Exercise input START

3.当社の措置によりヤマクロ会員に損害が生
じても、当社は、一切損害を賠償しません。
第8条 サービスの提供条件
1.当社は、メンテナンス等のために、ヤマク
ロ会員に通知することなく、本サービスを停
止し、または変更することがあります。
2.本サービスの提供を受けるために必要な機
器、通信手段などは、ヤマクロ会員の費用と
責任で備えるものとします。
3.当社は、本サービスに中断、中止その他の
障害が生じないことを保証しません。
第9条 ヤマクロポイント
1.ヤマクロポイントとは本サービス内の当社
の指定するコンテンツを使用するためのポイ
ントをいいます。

Exercise input END

_Your goal:_ Give the data again. Keep every line identical.

_Finished task:_
3.当社の措置によりヤマクロ会員に損害が生
じても、当社は、一切損害を賠償しません。
第8条 サービスの提供条件
1.当社は、メンテナンス等のために、ヤマク
ロ会員に通知することなく、本サービスを停
止し、または変更することがあります。
2.本サービスの提供を受けるために必要な機
器、通信手段などは、ヤマクロ会員の費用と
責任で備えるものとします。
3.当社は、本サービスに中断、中止その他の
障害が生じないことを保証しません。
第9条 ヤマクロポイント
1.ヤマクロポイントとは本サービス内の当社
の指定するコンテンツを使用するためのポイ
ントをいいます。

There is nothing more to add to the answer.